A few days back, well-known hacker and security researcher Luca Todesco announced that he will work on an iOS 10.1.1 jailbreak based on a kernel and root exploit published by Ian Beer from Google’s Project Zero.
We have some more good news for jailbreakers, iOS hacker tihmstar has announced that he will be releasing Prometheus, a tool that will allow jailbreakers to downgrade or upgrade to an iOS firmware version even when Apple stops signing it, this would be welcome news for the jailbreak community, allowing movement between firmwares for which you have saved your blobs, even after Apple’s signing windows have closed.
Prometheus tool however will only work if you have SHSH blobs saved for the particular version of iOS you are downgrading or upgrading to, as they are an essential part of the process. It is also important to note that the blobs should be saved in the .shsh2 format in order to work with the Prometheus tool. You can do so by using the tsschecker tool. A full guide on how to use the tsschecker to save SHSH blobs is available on Reddit here.
Prometheus tool is going to be super useful for users, especially those who want to be able to upgrade to iOS 10.1.1 when its jailbreak is released, while currently remaining on jailbroken iOS 9. With this tool they can save the blobs for iOS 10.1.1 without installing it and upgrade from an earlier version to iOS 10.1.1 once a jailbreak is made available. This however won’t work for users wishing to go from iOS 10.2 to iOS 10.1.1 after the signing window closes as the device needs to be jailbroken before it can go from an one version to another version that is no longer being signed by Apple.

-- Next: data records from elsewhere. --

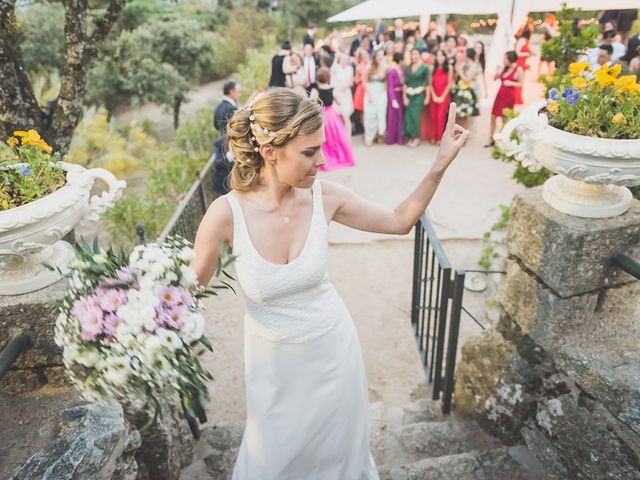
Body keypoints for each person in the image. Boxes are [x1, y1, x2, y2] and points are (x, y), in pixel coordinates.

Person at [190, 88, 470, 480]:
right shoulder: (224, 215)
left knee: (338, 456)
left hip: (334, 352)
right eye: (309, 152)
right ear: (270, 150)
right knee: (274, 460)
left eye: (321, 148)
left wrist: (439, 165)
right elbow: (188, 289)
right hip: (273, 368)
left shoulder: (326, 198)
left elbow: (398, 220)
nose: (322, 161)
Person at [313, 68, 355, 171]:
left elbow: (312, 103)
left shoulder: (316, 90)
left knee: (324, 139)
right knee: (336, 137)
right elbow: (339, 102)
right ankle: (340, 158)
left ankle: (327, 159)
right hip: (332, 115)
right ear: (328, 78)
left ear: (318, 78)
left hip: (321, 114)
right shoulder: (332, 89)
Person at [487, 51, 523, 147]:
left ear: (511, 60)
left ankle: (501, 139)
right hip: (500, 95)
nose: (503, 60)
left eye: (505, 58)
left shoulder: (518, 69)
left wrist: (512, 83)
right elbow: (494, 78)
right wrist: (497, 71)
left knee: (504, 118)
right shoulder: (504, 68)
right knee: (493, 116)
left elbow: (521, 83)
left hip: (509, 96)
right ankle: (491, 139)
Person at [212, 81, 240, 195]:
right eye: (238, 91)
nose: (239, 94)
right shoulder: (231, 108)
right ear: (231, 91)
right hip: (230, 141)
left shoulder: (218, 107)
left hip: (221, 140)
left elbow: (215, 125)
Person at [403, 47, 429, 148]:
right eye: (412, 54)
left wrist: (427, 96)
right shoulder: (408, 68)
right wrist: (404, 96)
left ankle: (417, 138)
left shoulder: (424, 67)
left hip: (419, 94)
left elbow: (427, 83)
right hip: (409, 94)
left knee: (415, 116)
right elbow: (405, 83)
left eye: (416, 54)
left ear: (419, 55)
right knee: (408, 116)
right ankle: (411, 137)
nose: (414, 56)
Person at [428, 49, 453, 145]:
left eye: (441, 55)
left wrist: (442, 96)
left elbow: (449, 84)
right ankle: (433, 137)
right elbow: (430, 84)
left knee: (440, 117)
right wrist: (433, 95)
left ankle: (440, 138)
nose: (440, 58)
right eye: (438, 55)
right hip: (433, 95)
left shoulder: (449, 68)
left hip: (444, 95)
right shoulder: (432, 68)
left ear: (445, 57)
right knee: (433, 116)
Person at [364, 47, 388, 146]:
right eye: (378, 55)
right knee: (370, 115)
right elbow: (365, 81)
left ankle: (380, 135)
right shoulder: (369, 66)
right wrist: (369, 95)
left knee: (381, 114)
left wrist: (385, 93)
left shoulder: (386, 67)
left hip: (381, 93)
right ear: (375, 56)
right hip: (370, 93)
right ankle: (369, 137)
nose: (380, 57)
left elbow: (386, 82)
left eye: (382, 55)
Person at [453, 48, 480, 130]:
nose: (463, 55)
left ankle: (464, 134)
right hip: (459, 89)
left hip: (467, 91)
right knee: (457, 114)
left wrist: (460, 71)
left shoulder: (473, 65)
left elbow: (467, 79)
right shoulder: (463, 64)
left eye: (464, 53)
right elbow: (456, 77)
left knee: (465, 115)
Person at [331, 52, 355, 138]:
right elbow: (331, 72)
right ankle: (340, 136)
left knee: (346, 116)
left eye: (345, 59)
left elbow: (351, 82)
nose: (344, 61)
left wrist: (346, 85)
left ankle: (348, 137)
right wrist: (335, 59)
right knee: (338, 116)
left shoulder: (350, 69)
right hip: (338, 94)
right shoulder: (336, 68)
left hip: (346, 94)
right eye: (342, 59)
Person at [386, 52, 405, 145]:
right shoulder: (392, 71)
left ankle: (399, 138)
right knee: (393, 117)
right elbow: (390, 86)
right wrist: (393, 100)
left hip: (401, 95)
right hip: (394, 95)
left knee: (401, 117)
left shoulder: (403, 70)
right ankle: (391, 139)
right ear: (400, 60)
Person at [353, 48, 370, 136]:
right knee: (362, 111)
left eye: (365, 55)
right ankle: (365, 129)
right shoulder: (359, 67)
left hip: (370, 88)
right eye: (362, 56)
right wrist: (361, 78)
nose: (364, 57)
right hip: (361, 90)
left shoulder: (371, 65)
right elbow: (356, 80)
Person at [514, 29, 531, 105]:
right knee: (519, 81)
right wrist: (526, 54)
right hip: (519, 63)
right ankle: (516, 98)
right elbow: (517, 54)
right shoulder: (521, 41)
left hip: (523, 63)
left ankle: (518, 98)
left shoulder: (526, 41)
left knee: (521, 81)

Tihmstar has said that although 32-bit support is possible, Prometheus will initially be just for 64-bit devices. However, as I mentioned briefly in a previous post, several downgrade tools for 32-bit devices already exist, such as tihmstar’s OdysseusOTA2, Dayt0n’s Odysseus, and geeksn0w’s Beehind, so you could try those instead.
As with all downgrade tools, many caveats apply. Some of Prometheus’ requirements are as follows:
- 64-bit only, at least initially.
- Needs a jailbreak on the firmware you are leaving, to get to the one you are aiming for. (This may not be required on some iPhone 5s and iPad Air, but don’t count on it). To attempt to use Prometheus on these devices without a jailbreak, you must save .shsh2 blobs with an specific nonce, which complicates the process. Some guides can be found which show how to do it however, so feel free to try it if you’re feeling optimistic.
- Your jailbreak must have “tfp0” functionality (“host_get_special_port” workaround is also fine). This rules out some jailbreaks, so you’ll have to get lucky. Pangu for iOS 9.1 had it, and Luca’s JailbreakMe for 9.3.3 also enables it, but as the latter is semi-untethered it remains to be seen whether it will work as rebooting the device is part of the downgrade process.
- You must have .shsh2 blobs for the firmware you want to go to saved with tsschecker.
Tihmstar has elaborated further on the workings of the tool, and also posted a teaser/explanation video which shows the first steps of using it, which you can watch below.
tihmstar has announced that he will release the Prometheus tool on New Year’s eve. If you’ve a jailbroken device, and have been wondering if you should upgrade to iOS 10.1.1 to prepare for the iOS 10.1.1 jailbreak from Todesco thentihmstar’s tool gives you the solution to stay where you are without worrying about Apple closing the signing window for iOS 10.1.1. You can upgrade to iOS 10.1.1 only when the jailbreak is released. However, it is important that you save the .shsh2 blobs as soon as possible before Apple stops signing iOS 10.1.1 firmware file.
No final date for Prometheus’s release has been revealed yet, however it is expected to get released around the new year’s eve.